[Spread-users] Multipath Spread #2

Mon Oct 22 07:46:52 EDT 2001

>>>>> "JS" == Jonathan Stanton <jonathan at cnds.jhu.edu> writes:

Hi Jonathan,

JS> Have you tried this with multicast addresses and not broadcast?
JS> Multicast have some 'not always useful' behaivor with multi-homed
JS> machines and I was curious if this approach worked there also. I
JS> think it should be fine once the routes were set right. (Some os's
JS> only send multicasts out one interface in a multi-homed machine --
JS> a way around this is to bind the source socket to the interface to
JS> force a send out of that interface as well)

We haven't tested multicast yet. This will at least need one send
socket per network, bound to the right interface, instead of a global
send socket. This is the next (planned) step...

JS> It turns out after a bit of poking at it that the cleanest way to
JS> fix this is to bind sockets that should receive broadcasts to the
JS> 'Broadcast' adress of the interface as well as the unicast
JS> address. So for network with broadcast 10.0.1.255 and interface
JS> 10.0.1.5, we bind a socket to 10.0.1.5 and a second socket to
JS> 10.0.1.255. The second socket will receive broadcasts and the
JS> first will receive unicasts. It appears like the same approach
JS> works for multicasts based on my local tests here.

Nice idea. Doesn't work on Windows (on W2K, bind fails on a non-local
address), but we can work around this, though.

JS> By tightening up you mean this line from the protocol.c patch?

JS> @@ -466,7 +469,7 @@
JS>  		    return; 
JS>  		}
JS>  	}else{
JS> -		if( Get_arq(Token->type) == Get_arq(Last_token->type) )
JS> +		if( Get_arq(Token->type) != ((Get_arq(Last_token->type)+1)%0x100) )
JS>  		{
JS>  		    if( Get_retrans(Token->type) > Get_retrans(Last_token->type) )
JS>  		    {

yes.

JS> So you drop into the resend or swallow case if the new token is
JS> not the 'expected' one instead of if it is the same as the one we
JS> already received? Was the problem that tokens 'older' then the
JS> previous one were appearing?

Yes, exactly. If you have multiple networks, they can be very out of
sync (congestion, for example). In such a situation, you can easily
receive a token with ARQ=8 on an interface, and an old token with
ARQ=1 on another. This Is Bad(tm).

Having this stricter test, as well as having a wider ARQ field helped
us having a system that stays up on very high loads, instead of
crashing after a few thousand messages.

JS> You added or changed a number of uses of IP macros to inet_ntoa.
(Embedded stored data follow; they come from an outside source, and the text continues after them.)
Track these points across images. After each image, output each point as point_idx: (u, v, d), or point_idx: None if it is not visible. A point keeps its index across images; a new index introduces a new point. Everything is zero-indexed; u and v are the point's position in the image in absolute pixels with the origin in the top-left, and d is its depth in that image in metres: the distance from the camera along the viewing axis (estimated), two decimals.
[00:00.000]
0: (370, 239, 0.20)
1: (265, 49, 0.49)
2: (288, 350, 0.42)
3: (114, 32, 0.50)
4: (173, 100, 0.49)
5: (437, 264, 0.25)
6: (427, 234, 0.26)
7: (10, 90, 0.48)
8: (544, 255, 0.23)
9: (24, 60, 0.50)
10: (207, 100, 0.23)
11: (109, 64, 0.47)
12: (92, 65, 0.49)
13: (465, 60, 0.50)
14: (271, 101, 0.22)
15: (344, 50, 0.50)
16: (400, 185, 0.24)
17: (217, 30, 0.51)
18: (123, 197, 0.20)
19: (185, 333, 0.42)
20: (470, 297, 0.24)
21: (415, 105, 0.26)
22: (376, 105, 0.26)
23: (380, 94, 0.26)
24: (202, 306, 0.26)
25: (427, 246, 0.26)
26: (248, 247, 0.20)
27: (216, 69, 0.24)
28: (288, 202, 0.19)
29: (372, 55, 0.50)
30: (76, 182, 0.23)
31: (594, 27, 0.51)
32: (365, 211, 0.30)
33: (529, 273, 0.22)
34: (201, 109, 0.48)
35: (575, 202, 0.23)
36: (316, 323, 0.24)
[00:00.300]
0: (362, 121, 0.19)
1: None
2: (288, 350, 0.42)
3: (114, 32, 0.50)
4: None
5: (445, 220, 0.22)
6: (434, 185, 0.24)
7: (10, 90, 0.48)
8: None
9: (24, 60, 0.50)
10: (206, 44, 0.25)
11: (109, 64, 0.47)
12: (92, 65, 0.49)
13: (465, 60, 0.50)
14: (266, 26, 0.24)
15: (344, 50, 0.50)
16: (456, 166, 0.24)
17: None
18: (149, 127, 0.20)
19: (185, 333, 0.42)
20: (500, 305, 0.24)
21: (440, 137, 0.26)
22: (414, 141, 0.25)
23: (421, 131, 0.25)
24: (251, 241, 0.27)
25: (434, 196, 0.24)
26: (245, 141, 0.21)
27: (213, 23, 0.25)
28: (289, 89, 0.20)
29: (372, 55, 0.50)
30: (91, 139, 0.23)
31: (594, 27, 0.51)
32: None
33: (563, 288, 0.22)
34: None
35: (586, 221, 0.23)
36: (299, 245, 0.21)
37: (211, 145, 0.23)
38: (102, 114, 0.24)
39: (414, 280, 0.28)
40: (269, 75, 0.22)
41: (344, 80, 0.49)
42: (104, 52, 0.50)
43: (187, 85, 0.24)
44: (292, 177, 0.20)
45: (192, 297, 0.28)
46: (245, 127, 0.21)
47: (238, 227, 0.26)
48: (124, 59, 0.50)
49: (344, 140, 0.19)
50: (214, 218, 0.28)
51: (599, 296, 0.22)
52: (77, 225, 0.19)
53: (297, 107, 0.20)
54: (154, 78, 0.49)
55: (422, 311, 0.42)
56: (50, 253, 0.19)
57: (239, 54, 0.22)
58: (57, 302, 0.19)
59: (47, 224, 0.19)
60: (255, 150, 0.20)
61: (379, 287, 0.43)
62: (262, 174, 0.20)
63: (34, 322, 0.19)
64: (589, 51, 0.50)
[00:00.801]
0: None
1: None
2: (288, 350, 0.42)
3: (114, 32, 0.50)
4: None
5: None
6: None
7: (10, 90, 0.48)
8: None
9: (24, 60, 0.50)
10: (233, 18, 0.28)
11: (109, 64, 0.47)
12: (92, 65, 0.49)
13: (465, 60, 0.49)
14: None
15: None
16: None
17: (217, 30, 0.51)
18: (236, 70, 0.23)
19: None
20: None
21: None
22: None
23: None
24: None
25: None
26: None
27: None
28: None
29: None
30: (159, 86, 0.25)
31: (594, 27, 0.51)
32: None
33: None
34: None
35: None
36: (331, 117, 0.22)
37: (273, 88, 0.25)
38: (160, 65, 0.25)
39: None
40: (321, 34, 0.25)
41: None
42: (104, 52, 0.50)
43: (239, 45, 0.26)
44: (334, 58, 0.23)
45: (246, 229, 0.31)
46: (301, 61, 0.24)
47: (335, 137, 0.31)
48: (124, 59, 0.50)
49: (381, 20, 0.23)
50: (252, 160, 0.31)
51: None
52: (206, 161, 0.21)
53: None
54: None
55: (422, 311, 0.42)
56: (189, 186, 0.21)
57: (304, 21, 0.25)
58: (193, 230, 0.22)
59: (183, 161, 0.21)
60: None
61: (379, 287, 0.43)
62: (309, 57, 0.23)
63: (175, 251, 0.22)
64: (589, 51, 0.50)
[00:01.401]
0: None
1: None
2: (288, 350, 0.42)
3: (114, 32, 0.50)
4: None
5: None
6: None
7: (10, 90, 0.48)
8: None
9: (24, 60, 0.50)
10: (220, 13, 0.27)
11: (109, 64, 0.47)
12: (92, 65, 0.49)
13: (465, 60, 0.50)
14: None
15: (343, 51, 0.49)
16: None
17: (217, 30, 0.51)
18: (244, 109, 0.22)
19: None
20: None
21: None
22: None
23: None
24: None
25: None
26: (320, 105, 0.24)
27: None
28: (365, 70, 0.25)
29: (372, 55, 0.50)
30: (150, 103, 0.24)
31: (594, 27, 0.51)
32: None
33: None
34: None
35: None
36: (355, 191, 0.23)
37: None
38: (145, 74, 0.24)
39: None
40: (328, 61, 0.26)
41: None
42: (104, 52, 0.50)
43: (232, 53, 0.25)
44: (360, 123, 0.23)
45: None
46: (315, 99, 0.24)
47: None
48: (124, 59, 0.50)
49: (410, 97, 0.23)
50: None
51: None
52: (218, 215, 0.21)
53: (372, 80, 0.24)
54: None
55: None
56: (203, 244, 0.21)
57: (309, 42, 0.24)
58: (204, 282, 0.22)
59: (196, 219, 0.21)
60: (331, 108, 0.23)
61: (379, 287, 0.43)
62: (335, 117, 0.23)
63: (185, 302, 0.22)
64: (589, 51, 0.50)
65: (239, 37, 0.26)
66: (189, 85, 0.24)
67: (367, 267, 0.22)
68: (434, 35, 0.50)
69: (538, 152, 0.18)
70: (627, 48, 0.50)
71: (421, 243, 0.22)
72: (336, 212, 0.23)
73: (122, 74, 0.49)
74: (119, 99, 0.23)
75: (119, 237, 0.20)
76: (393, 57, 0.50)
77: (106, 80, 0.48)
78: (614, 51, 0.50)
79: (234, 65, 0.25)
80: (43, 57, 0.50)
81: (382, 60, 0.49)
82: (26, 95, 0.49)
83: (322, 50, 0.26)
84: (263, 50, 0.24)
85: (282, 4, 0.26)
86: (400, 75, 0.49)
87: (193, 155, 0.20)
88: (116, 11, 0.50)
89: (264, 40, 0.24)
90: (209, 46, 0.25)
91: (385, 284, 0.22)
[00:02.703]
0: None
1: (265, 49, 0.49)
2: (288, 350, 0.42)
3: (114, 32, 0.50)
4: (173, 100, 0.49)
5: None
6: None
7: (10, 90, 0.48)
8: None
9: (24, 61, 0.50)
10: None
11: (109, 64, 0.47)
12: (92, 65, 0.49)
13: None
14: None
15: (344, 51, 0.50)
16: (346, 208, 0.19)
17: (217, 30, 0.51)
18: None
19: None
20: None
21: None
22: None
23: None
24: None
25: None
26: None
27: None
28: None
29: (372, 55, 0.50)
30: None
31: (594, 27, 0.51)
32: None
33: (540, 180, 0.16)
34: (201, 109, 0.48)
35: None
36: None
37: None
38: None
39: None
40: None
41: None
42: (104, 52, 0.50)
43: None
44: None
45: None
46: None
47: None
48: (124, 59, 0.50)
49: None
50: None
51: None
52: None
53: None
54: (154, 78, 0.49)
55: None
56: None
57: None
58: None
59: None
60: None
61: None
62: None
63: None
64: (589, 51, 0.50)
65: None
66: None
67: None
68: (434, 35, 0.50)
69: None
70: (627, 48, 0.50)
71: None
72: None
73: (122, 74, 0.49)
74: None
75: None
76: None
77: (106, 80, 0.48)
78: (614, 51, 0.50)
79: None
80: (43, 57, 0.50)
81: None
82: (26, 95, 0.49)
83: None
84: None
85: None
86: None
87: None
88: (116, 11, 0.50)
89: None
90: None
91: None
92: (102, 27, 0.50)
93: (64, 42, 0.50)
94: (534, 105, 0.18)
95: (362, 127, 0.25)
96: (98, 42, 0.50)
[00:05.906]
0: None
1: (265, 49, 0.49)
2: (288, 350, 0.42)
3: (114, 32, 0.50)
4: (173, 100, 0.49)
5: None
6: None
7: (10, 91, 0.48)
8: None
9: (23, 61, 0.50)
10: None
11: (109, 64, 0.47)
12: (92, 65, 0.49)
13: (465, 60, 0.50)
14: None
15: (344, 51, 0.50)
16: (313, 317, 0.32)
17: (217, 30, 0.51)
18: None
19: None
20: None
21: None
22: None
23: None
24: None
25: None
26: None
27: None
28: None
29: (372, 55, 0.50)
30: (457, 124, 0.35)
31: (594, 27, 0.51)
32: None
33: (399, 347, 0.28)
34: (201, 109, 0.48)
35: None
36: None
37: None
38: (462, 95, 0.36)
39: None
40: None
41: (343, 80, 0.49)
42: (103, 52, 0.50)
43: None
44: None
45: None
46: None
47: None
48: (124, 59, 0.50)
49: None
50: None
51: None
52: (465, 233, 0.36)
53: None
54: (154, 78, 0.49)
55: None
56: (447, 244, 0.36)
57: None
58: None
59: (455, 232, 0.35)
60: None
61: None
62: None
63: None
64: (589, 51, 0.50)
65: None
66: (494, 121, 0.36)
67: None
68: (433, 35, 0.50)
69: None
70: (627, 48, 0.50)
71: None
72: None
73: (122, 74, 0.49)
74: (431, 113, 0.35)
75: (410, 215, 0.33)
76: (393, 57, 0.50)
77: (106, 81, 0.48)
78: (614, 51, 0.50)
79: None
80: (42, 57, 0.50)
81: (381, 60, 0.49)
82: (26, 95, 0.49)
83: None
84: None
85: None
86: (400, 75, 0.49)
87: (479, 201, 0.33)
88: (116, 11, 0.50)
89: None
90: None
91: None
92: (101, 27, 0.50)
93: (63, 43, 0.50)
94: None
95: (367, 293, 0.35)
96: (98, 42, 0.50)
I
JS> think this is not the right direction for a few reasons. The
JS> reason we do not use inet_ntoa() in Alarms or other places is
JS> because it uses a static buffer to store the returned string, so
JS> if you use it multiple times in one alarm, then all of the printed
JS> values are the same and equal whoever was last. So even though
JS> your uses of it are only a single use per Alarm, it is easy to
JS> forget the problem and someone later adds another IP address to be
JS> printed and then you do not get correct values. So it always
JS> seemed too dangerous to use this way. I definitely think there
JS> probably is a better way then the IP1 macros, but I don't think
JS> inet_ntoa is the way.

Fair enough. Part of this was because of the int/in_addr switch (see
below).

JS> Why did you change the interface to DL_send to use in_addr instead
JS> of directly passing the address? This also requires more includes
JS> (data_link.h) and a more complex interface for apps using
JS> data_link (more then spread use it). I know that using in_addr is
JS> more direct sockets programming, but part of the idea of the DL
JS> layer was to expose a slightly simpler and abstracted interface
JS> that did not reqiure using native sockets types.
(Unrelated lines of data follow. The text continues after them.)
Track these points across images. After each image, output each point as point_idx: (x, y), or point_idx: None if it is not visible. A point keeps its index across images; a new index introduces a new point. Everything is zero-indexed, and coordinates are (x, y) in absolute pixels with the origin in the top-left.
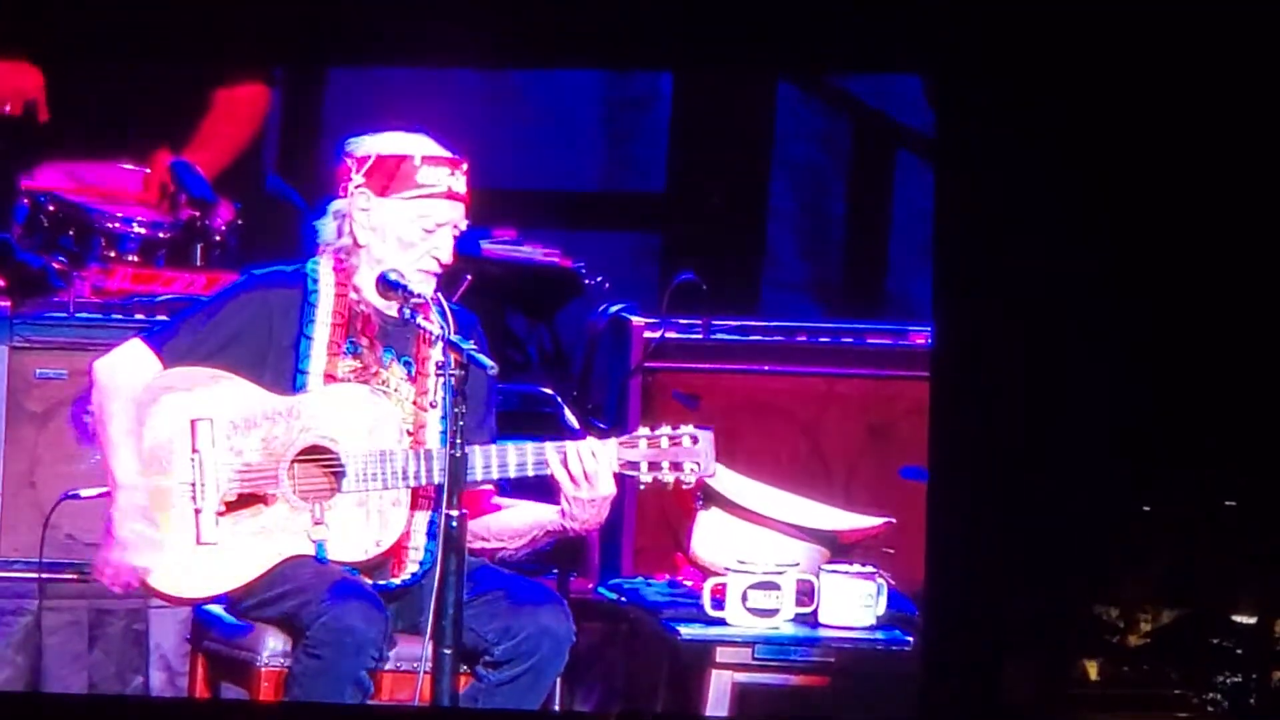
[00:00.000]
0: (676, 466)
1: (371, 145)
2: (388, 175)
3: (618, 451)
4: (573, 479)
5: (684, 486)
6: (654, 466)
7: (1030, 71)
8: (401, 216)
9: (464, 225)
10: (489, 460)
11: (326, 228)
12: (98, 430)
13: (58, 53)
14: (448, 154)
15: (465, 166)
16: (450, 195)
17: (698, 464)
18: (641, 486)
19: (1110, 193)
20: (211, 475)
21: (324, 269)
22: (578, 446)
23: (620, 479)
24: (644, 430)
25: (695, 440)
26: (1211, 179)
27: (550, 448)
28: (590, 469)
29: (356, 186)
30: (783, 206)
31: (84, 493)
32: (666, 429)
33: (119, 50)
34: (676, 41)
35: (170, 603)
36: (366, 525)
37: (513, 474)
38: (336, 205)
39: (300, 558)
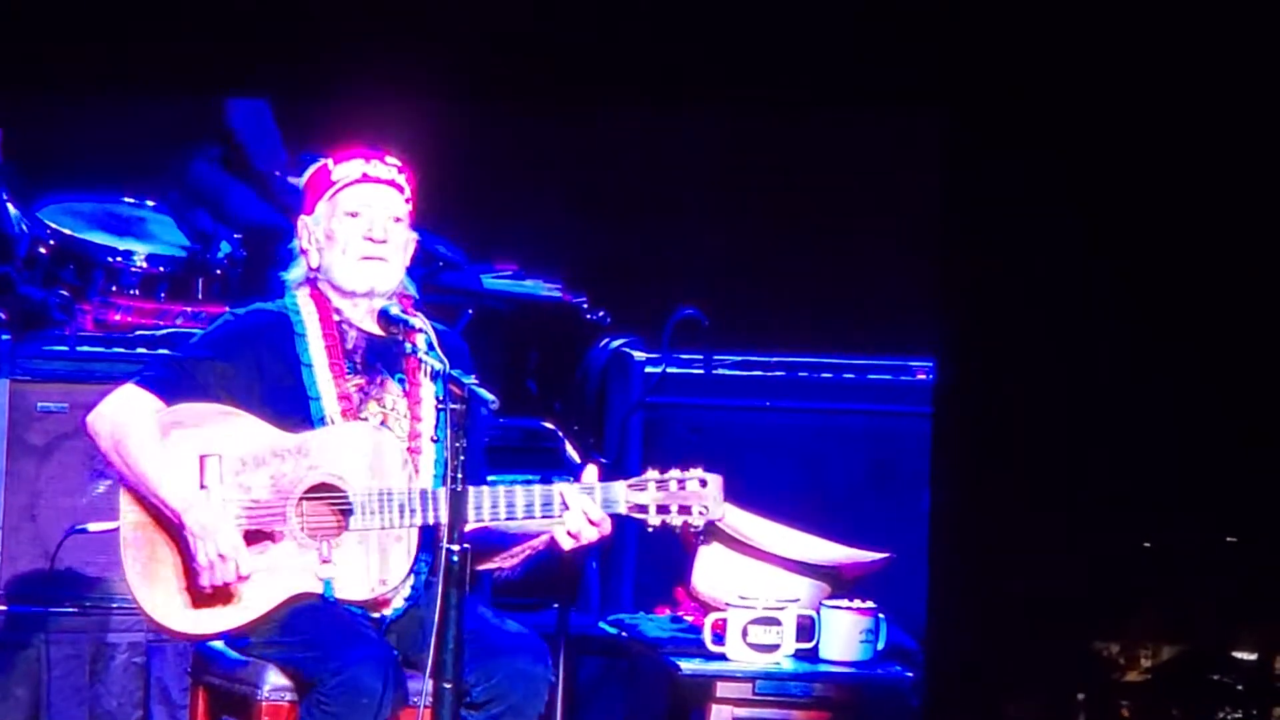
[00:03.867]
0: (685, 510)
1: (305, 175)
2: (312, 190)
3: (626, 494)
4: (572, 535)
5: (692, 530)
6: (662, 510)
7: (1037, 106)
8: (325, 216)
9: (398, 210)
10: (496, 501)
11: (294, 270)
12: (127, 475)
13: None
14: (368, 149)
15: (391, 159)
16: (366, 179)
17: (706, 507)
18: (649, 529)
19: (1117, 229)
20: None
21: (302, 299)
22: (578, 505)
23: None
24: (653, 473)
25: (704, 483)
26: (1221, 214)
27: (558, 495)
28: (588, 523)
29: (299, 218)
30: (787, 240)
31: (91, 527)
32: (675, 472)
33: (90, 82)
34: (680, 77)
35: (174, 638)
36: (371, 564)
37: (519, 516)
38: (293, 244)
39: (307, 596)
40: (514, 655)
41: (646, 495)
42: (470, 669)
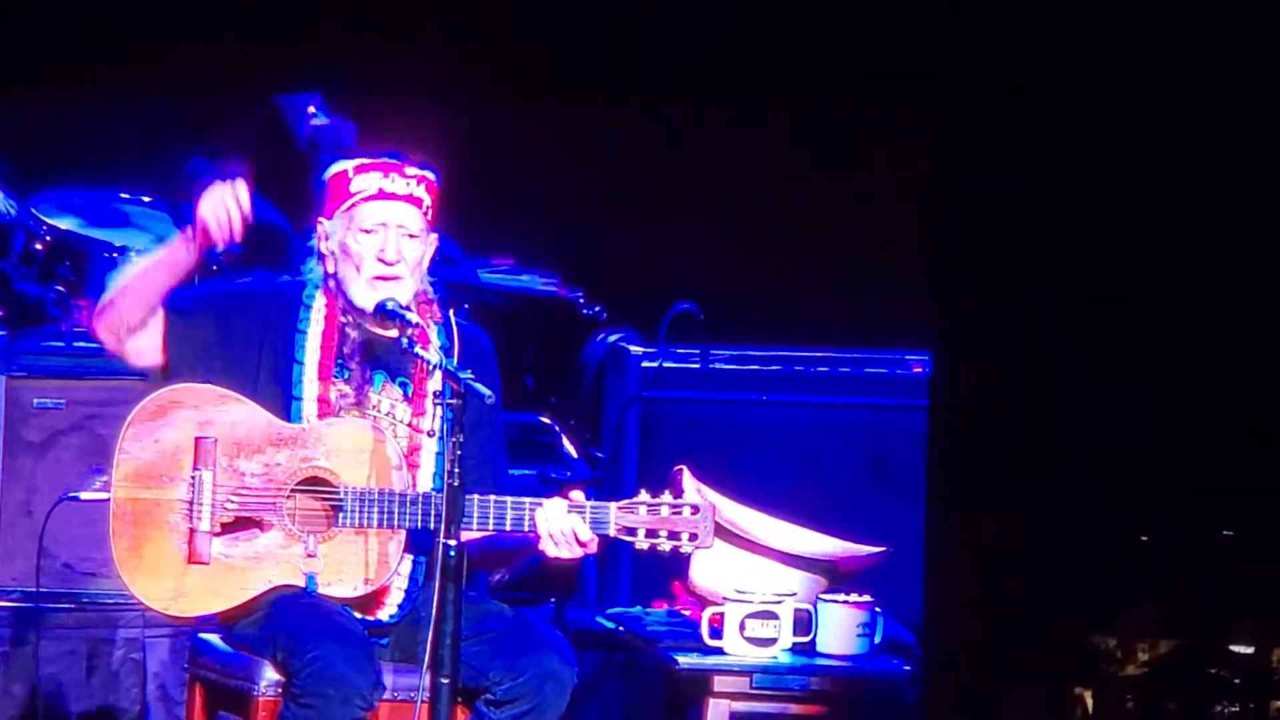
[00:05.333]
0: (674, 536)
1: (327, 175)
2: (331, 196)
3: (616, 516)
4: (554, 541)
5: (681, 553)
6: (651, 534)
7: (1037, 106)
8: (342, 228)
9: (413, 226)
10: (485, 513)
11: (312, 270)
12: (131, 290)
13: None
14: (388, 160)
15: (412, 170)
16: (383, 196)
17: (695, 535)
18: (637, 551)
19: (1116, 228)
20: (209, 495)
21: (317, 297)
22: (555, 521)
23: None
24: (644, 496)
25: (695, 511)
26: (1221, 213)
27: (538, 517)
28: (567, 531)
29: (318, 219)
30: (783, 234)
31: (83, 495)
32: (667, 497)
33: (106, 80)
34: (682, 77)
35: (158, 617)
36: (358, 562)
37: (508, 529)
38: (312, 243)
39: (290, 588)
40: (543, 655)
41: (636, 518)
42: (495, 665)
If data_link was supposed to be transport agnostic, why using IP
addresses at this level ? Or am I misunderstanding something ?

At least having a specific type for an address would be nice
(net_addr_t, or anything like that). This would help a lot if someone
wants to switch to another transport (say IPv6 for example).

JS> Why did monitor need to use the mp send? Shouldn't sending the
JS> monitor commands on one network be sufficient, maybe with a choice
JS> of which one to use? Then if one fails you can pick the other, but
JS> you do not duplicate all of the monitor processing
JS> twice. (generating status messges twice, doing commands twice,
JS> ...)

Yep, that would be nice. But the question still remains : how do you
detect that sending has failed ?

JS> I hope this helps, and if you have any comments on the changes I
JS> applied to fix stuff in CVS, just tell me.

I'll try to make an updated patch tomorrow, and will keep you posted
about it.

Thanks a lot for your comments.

Marc Zyngier
Evidian - SafeKit Project
http://www.evidian.com
-- 
And don't forget you'll never get a dog to walk upright
Just 'cause you've got the power, that don't mean you've got the right.